La seconde différence est la présence immédiate d’ennemis en nombre. Habituellement, les bullet hell ont une montée progressive, avec des petits monstres qui arrivent lentement et en petit comité. Ici, on prend directement des groupes entiers, et très vite de plus gros adversaires se joignent à la partie, donnant en deux ou trois minutes déjà des affrontements explosifs, des effets de sorts prenant la majorité de l’écran et j’en passe, entourés par des dizaines de démons, morts-vivants et skulls.

La carte regorge de choses à capturer, détruire, s’accaparer afin de gagner divers bonus comme un cast plus rapide de l’auto-attaque, ou de l’or qu’on dépense dans des coffres pour obtenir du loot. Le personnage peut récupérer une meilleure arme de la sorte (plus efficace en termes de dégâts bruts, plus rare avec des affixes en tout genre), différentes pièces d’armure pour conférer des gains de statistiques, etc. Mais surtout, les nouvelles attaques ne s’acquièrent pas via la prise traditionnelle de niveaux, mais en capturant la bonne structure sur la carte. Encore faut-il la repérer sur la mini-carte, s’y rendre, puis capturer la zone. À ce moment-là, cette nouvelle compétence peut être améliorée, cette fois-ci via le leveling traditionnel.
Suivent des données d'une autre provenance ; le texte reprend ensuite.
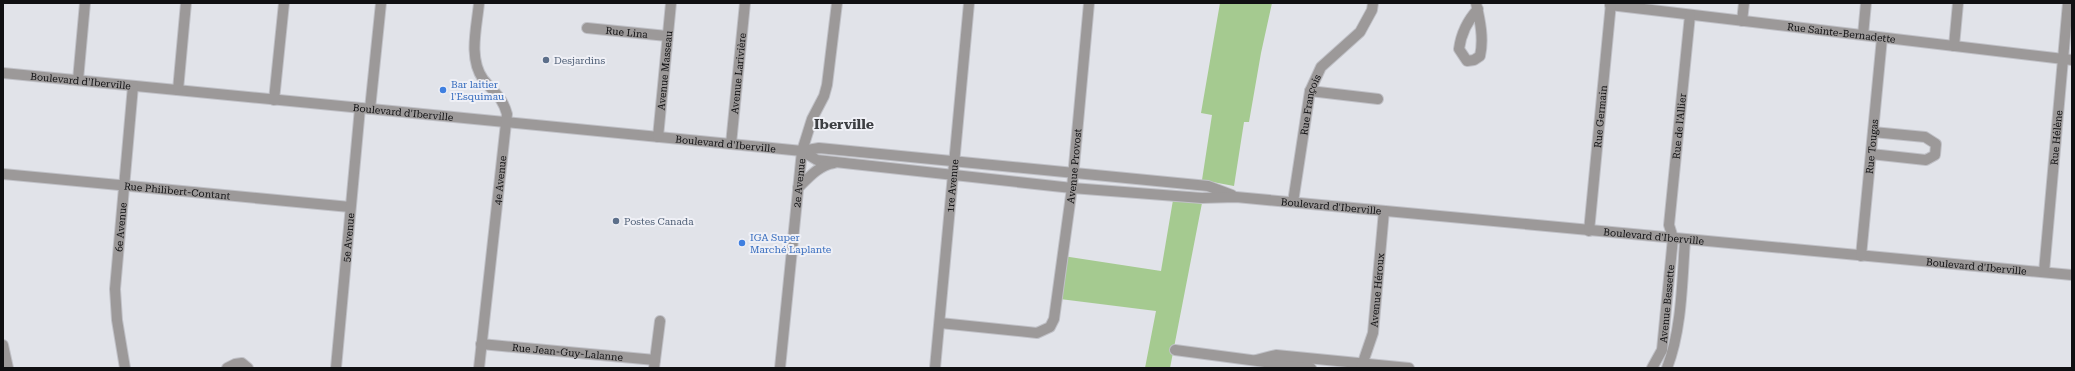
<svg xmlns="http://www.w3.org/2000/svg" width="2075" height="371" font-family="'Roboto Serif',serif">
  <rect width="100%" height="100%" fill="#e1e3e9"/>
  <!-- green -->
  <g fill="#a5ca90">
    <path d="M1220,3H1272L1261,53L1249,122H1244L1234,186L1202,180L1212,115L1201,113Z"/>
    <path d="M1173,200L1202,203L1170,368H1145L1156,311L1060,299L1063,256L1161,271Z"/>
  </g>
  <g fill="none" stroke-linecap="round" stroke-linejoin="round">
    <!-- minor casing -->
    <g stroke="#c0c1c7" stroke-width="12">
      <g id="minor">
        <path d="M1476,3C1480,20 1484,39 1480,56L1474,60L1467,61L1459,49C1461,34 1467,21 1478,9"/>
        <path id="s1" d="M1610,5L2072,60"/>
        <path d="M1742,21L1744,3"/>
        <path id="s2" d="M587,28L667,36"/>
        <path d="M1863,35L1866,3"/>
        <path d="M1954,46L1958,3"/>
        <path id="s3" d="M3,73L802,151L819,148L1208,186L1232,195"/>
        <path d="M78,80L85,3"/>
        <path d="M178,90L186,3"/>
        <path d="M1310,91L1378,99"/>
        <path d="M274,100L284,3"/>
        <path d="M370,109L381,3"/>
        <path id="s4" d="M658,137L671,3"/>
        <path id="s5" d="M731,144L745,3"/>
        <path id="s6" d="M802,151L817,160L1072,188L1202,198L1236,197L2072,275"/>
        <path d="M1871,154L1926,160L1935,155L1936,144L1925,137L1873,132"/>
        <path id="s7" d="M3,174L350,207"/>
        <path d="M798,188C808,178 819,165 834,163"/>
        <path id="s8" d="M1293,202L1310,91L1321,67L1360,32L1372,10L1373,3"/>
        <path id="s9" d="M1589,231L1611,3"/>
        <path id="s10" d="M1861,256L1882,38"/>
        <path id="s11" d="M2044,272L2068,3"/>
        <path id="s12" d="M940,323L1037,333L1050,327L1054,319L1072,188L1089,3"/>
        <path id="s13" d="M481,344L655,360"/>
        <path d="M3,345L8,368"/>
        <path d="M1175,350L1311,368"/>
        <path d="M1256,360L1276,355L1409,368"/>
        <path id="s14" d="M125,368L117,320L115,289L133,86"/>
        <path d="M227,368L235,364L242,363L248,368"/>
        <path id="s15" d="M336,368L360,108"/>
        <path id="s16" d="M479,368L507,114C502,96 494,93 483,79C468,58 477,26 479,3"/>
        <path d="M654,368L660,321"/>
        <path id="s17" d="M780,368L802,151L812,119L824,96L827,85L837,3"/>
        <path id="s18" d="M935,368L969,3"/>
        <path id="s19" d="M1361,368L1373,333L1384,211"/>
        <path id="s20" d="M1652,368L1662,350L1673,238L1669,225L1690,15"/>
        <path d="M1667,368C1682,329 1682,282 1685,240"/>
      </g>
    </g>
    <!-- minor -->
    <use href="#minor" stroke="#9c9999" stroke-width="10"/>
  </g>
  <!-- markers -->
  <g fill="#5c6f8a" stroke="#eff0f6" stroke-width="1.5">
    <circle cx="546" cy="60" r="4"/>
    <circle cx="616" cy="221" r="4"/>
  </g>
  <g fill="#3f7fe0" stroke="#eff0f6" stroke-width="1.5">
    <circle cx="443" cy="90" r="4"/>
    <circle cx="742" cy="243" r="4"/>
  </g>
  <g text-anchor="middle" dominant-baseline="central" stroke-width="4" stroke-linejoin="round" paint-order="stroke">
    <!-- street labels -->
    <g font-size="10" fill="#101012" stroke="#eff0f6">
      <text stroke="none"><textPath href="#s2" startOffset="40">Rue Lina</textPath></text>
      <text stroke="none"><textPath href="#s1" startOffset="233">Rue Sainte-Bernadette</textPath></text>
      <text stroke="none"><textPath href="#s4" startOffset="67">Avenue Masseau</textPath></text>
      <text stroke="none"><textPath href="#s5" startOffset="71">Avenue Larivière</textPath></text>
      <text stroke="none"><textPath href="#s3" startOffset="78">Boulevard d'Iberville</textPath></text>
      <text stroke="none"><textPath href="#s8" startOffset="99">Rue François</textPath></text>
      <text stroke="none"><textPath href="#s3" startOffset="402">Boulevard d'Iberville</textPath></text>
      <text stroke="none"><textPath href="#s9" startOffset="115">Rue Germain</textPath></text>
      <text stroke="none"><textPath href="#s20" startOffset="246">Rue de l'Allier</textPath></text>
      <text stroke="none"><textPath href="#s11" startOffset="135">Rue Hélène</textPath></text>
      <text stroke="none"><textPath href="#s3" startOffset="726">Boulevard d'Iberville</textPath></text>
      <text stroke="none"><textPath href="#s10" startOffset="110">Rue Tougas</textPath></text>
      <text stroke="none"><textPath href="#s12" startOffset="275">Avenue Provost</textPath></text>
      <text stroke="none"><textPath href="#s16" startOffset="189">4e Avenue</textPath></text>
      <text stroke="none"><textPath href="#s17" startOffset="186">2e Avenue</textPath></text>
      <text stroke="none"><textPath href="#s18" startOffset="183">1re Avenue</textPath></text>
      <text stroke="none"><textPath href="#s7" startOffset="175">Rue Philibert-Contant</textPath></text>
      <text stroke="none"><textPath href="#s6" startOffset="534">Boulevard d'Iberville</textPath></text>
      <text stroke="none"><textPath href="#s14" startOffset="142">6e Avenue</textPath></text>
      <text stroke="none"><textPath href="#s6" startOffset="858">Boulevard d'Iberville</textPath></text>
      <text stroke="none"><textPath href="#s15" startOffset="131">5e Avenue</textPath></text>
      <text stroke="none"><textPath href="#s6" startOffset="1182">Boulevard d'Iberville</textPath></text>
      <text stroke="none"><textPath href="#s19" startOffset="80">Avenue Héroux</textPath></text>
      <text stroke="none"><textPath href="#s20" startOffset="67">Avenue Bessette</textPath></text>
      <text stroke="none"><textPath href="#s13" startOffset="87">Rue Jean-Guy-Lalanne</textPath></text>
    </g>
    <!-- service labels -->
    <g font-size="10" fill="#4e5e75" stroke="#eff0f6" text-anchor="start">
      <text x="554" y="60">Desjardins</text>
      <text x="624" y="221">Postes Canada</text>
    </g>
    <!-- shop labels -->
    <g font-size="10" fill="#366cbe" stroke="#eff0f6" text-anchor="start">
      <text x="451" y="84">Bar laitier<tspan x="451" dy="12">l'Esquimau</tspan></text>
      <text x="750" y="237">IGA Super<tspan x="750" dy="12">Marché Laplante</tspan></text>
    </g>
    <!-- district labels -->
    <g font-size="14" font-weight="bold" fill="#3d3f43" stroke="#eff0f6">
      <text x="844" y="124">Iberville</text>
    </g>
  </g>
  <!-- border -->
  <rect width="2075" height="371" fill="none" stroke="#101012" stroke-width="8"/>
</svg>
Les ennemis affluent en masse, on esquive, on frappe, on utilise notre compétence spéciale au temps de recharge propre à notre arme, et on essaie de survivre tant bien que mal en capturant un maximum de lieux-dits, de points stratégiques, pour gagner un maximum de ressources. On enchaîne les coffres quand on a suffisamment d’or, avec parfois des objectifs divers qui nous sont donnés afin de dynamiser nos runs, mais soyons clairs : réussir du premier essai relève de l’exploit. Au point de départ se positionne un portail, depuis lequel il est possible de s’extraire. Si on sort, alors toute notre EXP, les sorts gagnés et toutes nos améliorations dégagent, mais le loot (armes, armures, reliques) est conservé… si on meurt, seuls trois emplacements sont sauvegardés à la façon des slots sécurisés d’un extraction shooter, le reste part à la poubelle.

On retourne alors à notre camp où il y a une sorte de dimension RPG / game as service : en remplissant des objectifs de fond, on récolte des composants qui permettent, via une sorte d’arbre de talents, de débloquer des structures comme la forge où l’on améliore nos loots. Il y a donc une vraie boucle : aller sur le terrain, looter, tenter de ramasser toujours plus, retour au hub, montée en puissance de la base, amélioration de l’équipement, retour sur le terrain, avec comme finalité une montée en puissance pour se donner un maximum de chances d’aller toujours un peu plus loin jusqu’au moment où la mission se clôturera par un succès.

Ce mélange bullet hell et extraction fonctionne bien. C’est surprenant et inhabituel, mais diablement prenant. Sur le terrain, cela devient très vite abusé avec rapidement « trop » d’ennemis, cet équilibre entre prise de risque et besoin de looter pour ne pas revenir bredouille, cette notion de « je dois partir mieux préparé mais avec le risque de tout perdre », et cette dynamique globale qui ne va pas jusqu’à révolutionner le bullet hell, mais lui donne clairement un autre visage. Dans la mêlée, il y a toujours cette dualité entre vouloir survivre et ce besoin d’aller chercher de nouvelles capacités, cette tension sur la gestion des cooldowns pour l’attaque spéciale, etc. Hellforged apparaît clairement comme une agréable surprise.

Difficile néanmoins de se prononcer définitivement sur un playtest. Il reste à sonder la profondeur de l’offre, son contenu, sa durée de vie globale, la richesse du loot, sa capacité à varier les runs avec suffisamment de différences possibles côté builds, mais le peu que j’en ai vu a suffi à me donner envie de suivre ce projet, et de m’y replonger quand une version définitive sera sur le marché (que ce soit en early access, ou directement en V1). Le bullet hell est un genre qui propose de nombreuses variantes, des titres reprenant ces codes bien définis mais y ajoutant chacun leur touche personnelle, leur orientation, mais pour le coup, Hellforged propose vraiment une expérience inhabituelle, qui semble bien ficelée.